The pervasive pessimism surrounding the Renters Reform Bill appears to have become a prevailing sentiment among landlords. This pervasive skepticism is deeply rooted in apprehensions regarding the potential repercussions of the proposed changes upon the intricate dynamics of the rental sector. It is abundantly clear that the harbour reservations concerning the possible aftermath of the introduction of a new ombudsman, with these anxieties extending to their perceptions of how it may influence the industry as a whole.

Adding to the litany of concerns is the looming spectre of the Minimum Energy Efficiency Standard (MEES), presenting yet another formidable challenge for property investors. A considerable number find themselves wrestling with the imperative to align their properties with stringent energy efficiency criteria. This issue not only compounds their apprehensions but also compounds the intricacies inherent in the management of rental properties.

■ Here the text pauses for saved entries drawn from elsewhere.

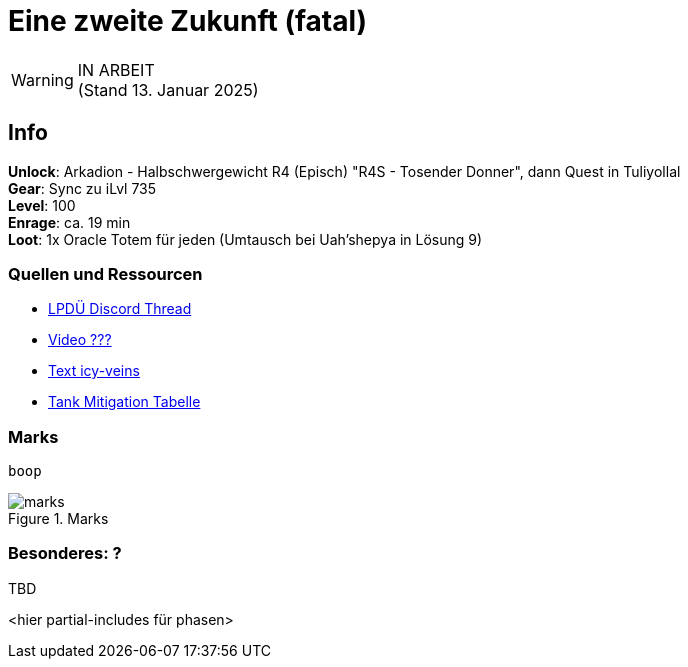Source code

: = Eine zweite Zukunft (fatal)

[WARNING]
IN ARBEIT +
(Stand 13. Januar 2025)

== Info
****
**Unlock**: Arkadion - Halbschwergewicht R4 (Episch) "R4S - Tosender Donner", dann Quest in Tuliyollal +
**Gear**: Sync zu iLvl 735 +
**Level**: 100 +
**Enrage**: ca. 19 min +
**Loot**: 1x Oracle Totem für jeden (Umtausch bei Uah'shepya in Lösung 9)
****

=== Quellen und Ressourcen
* https://discord.com/channels/840349073210867722/1323568123378663474[LPDÜ Discord Thread]
* https://www.youtube.com/[Video ???]
* https://www.icy-veins.com/ffxiv/futures-rewritten-ultimate-guides[Text icy-veins]
* https://docs.google.com/spreadsheets/d/e/2PACX-1vTQhCPIFsDC-Jo6ohWc9n1UdkqAxT860UQYoJZHSoYQe7vUWpUKW7ITLI0lVEsfTn_2_t2Sc0cc5z3l/pubhtml#[Tank Mitigation Tabelle]


=== Marks
----
boop
----

.Marks
image::marks.png[marks]

=== Besonderes: ?
TBD

<hier partial-includes für phasen>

In reaction to this shifting landscape, landlords are increasingly resorting to the deployment of guarantors as a risk mitigation strategy aimed at safeguarding rental incomes. The research illuminates a burgeoning trend whereby landlords are insisting that tenants provide guarantors, underscoring the heightened significance attributed to financial stability and security within the rental application process. This transition reflects the evolving character of the landlord-tenant relationship and signifies the proactive measures undertaken to adapt to the changing dynamics of the property market.

In summation, the study casts a revealing spotlight upon the multifaceted challenges confronting the rental market, offering insights into the diverse strategies embraced by both landlords and tenants in their quest to navigate this intricate terrain. As the rental sector continues to evolve, it stands as an imperative for stakeholders to remain adaptable and innovative in their pursuit of solutions that resonate with the evolving landscape of the rental market.